I’m from a family of a certain type of what might be called curmudgeons (though they’re also the most generous people I’ve ever met). We don’t do a lot of sharing. Only two of my five siblings are on Facebook. We love our friends deeply but, while we’re good at irony, cynicism, and bad puns, we have almost no vocabulary for condolence. We don’t hug a lot; we don’t observe rituals; New Age jargon gives us the creeps. We don’t do thoughts and prayers, and euphemism is difficult for us. It’s easier to give money, take meals, pay visits, than to write a note full of hope when there is none. We actually do care a great deal for people, but show it in other ways. One of my sisters was instrumental in supporting an ill friend of hers for years and actually helped administer the end-of-life drugs her friend had lobbied to make legal. When my other sister’s husband went through a long, difficult treatment for cancer, she could not bring herself to join one of those cancer websites or post anything on Facebook, but instead wrote lovely detailed letters to a list of the friends who were concerned.

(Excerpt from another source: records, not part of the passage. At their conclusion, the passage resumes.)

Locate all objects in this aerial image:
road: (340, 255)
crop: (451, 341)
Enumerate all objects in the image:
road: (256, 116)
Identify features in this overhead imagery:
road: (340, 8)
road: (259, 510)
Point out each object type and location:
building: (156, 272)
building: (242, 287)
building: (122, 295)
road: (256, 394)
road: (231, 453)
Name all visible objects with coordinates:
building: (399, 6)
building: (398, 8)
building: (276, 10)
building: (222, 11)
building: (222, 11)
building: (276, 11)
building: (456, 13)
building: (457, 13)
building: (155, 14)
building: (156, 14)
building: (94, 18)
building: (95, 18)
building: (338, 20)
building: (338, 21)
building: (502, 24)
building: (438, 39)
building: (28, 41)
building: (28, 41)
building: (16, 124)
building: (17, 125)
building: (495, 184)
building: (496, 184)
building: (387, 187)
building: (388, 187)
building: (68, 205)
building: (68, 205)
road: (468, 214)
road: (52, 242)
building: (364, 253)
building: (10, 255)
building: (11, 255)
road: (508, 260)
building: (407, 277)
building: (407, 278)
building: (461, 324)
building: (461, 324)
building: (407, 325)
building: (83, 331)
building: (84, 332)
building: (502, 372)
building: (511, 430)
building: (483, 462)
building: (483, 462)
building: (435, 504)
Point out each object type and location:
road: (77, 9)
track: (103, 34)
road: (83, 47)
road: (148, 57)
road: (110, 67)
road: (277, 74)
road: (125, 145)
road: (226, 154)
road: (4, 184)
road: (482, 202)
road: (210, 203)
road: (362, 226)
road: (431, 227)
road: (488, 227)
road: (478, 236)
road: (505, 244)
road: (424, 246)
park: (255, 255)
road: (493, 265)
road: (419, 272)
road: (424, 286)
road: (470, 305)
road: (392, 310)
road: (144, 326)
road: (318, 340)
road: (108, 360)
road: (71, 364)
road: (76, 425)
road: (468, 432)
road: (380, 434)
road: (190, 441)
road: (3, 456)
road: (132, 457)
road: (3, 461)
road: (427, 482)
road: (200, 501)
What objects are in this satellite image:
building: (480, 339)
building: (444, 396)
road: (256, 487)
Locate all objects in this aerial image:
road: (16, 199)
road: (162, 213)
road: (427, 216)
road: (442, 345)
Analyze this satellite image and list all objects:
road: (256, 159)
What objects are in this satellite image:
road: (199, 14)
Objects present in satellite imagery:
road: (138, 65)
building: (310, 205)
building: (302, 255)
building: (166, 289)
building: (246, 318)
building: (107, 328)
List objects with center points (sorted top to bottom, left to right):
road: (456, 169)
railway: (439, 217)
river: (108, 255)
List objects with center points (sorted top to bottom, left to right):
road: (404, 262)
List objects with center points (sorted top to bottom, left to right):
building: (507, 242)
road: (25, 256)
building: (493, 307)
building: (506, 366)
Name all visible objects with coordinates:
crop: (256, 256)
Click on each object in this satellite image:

Of course it should always be a personal choice about how private to be about one’s illness. And how much to share about a loved one is often the choice of two people. Though not quite so far out on the anti-social spectrum, I can in some ways sympathize with the woman who didn’t go to her husband’s packed memorial—it might have been difficult to hear him eulogized and wept over by people who knew him far less well than she. But she then posted a notice on her website forbidding people to give her even so much as a sympathetic look, or to hug her, or offer her any condolences about his death. My first reaction was to think that because she couldn’t control her husband’s dying, she sought to control the reaction of others to it. But there is the possibility of deeper understanding: it could be hellish in a period of rawness immediately after a partner’s death, to be put on the spot in public and forced to respond appropriately. Only a narrow range of response would seem acceptable; one would have to be suitably sad, grateful for the concern of the acquaintance, brave without being sunny and cheerful, and also careful not to burst into embarrassing tears. There would be the awful sense of being on display while at one’s most vulnerable. So, for some, a time period of self-protection may be necessary. And yet, a death of this sort pushes one to trade the deep connection with one person for the perhaps shallower, less-in-tune, but still worthwhile, connection with the many. Or else go it alone.

We are social creatures, and there is a reason there are traditions where people meet to mourn the death and try to look after the survivors. With our increasingly public lives, private people have to find ways to negotiate exposure in ways that work for them. Because although we are essentially alone in pain and death, we are all enmeshed, and never alone in the minds of others.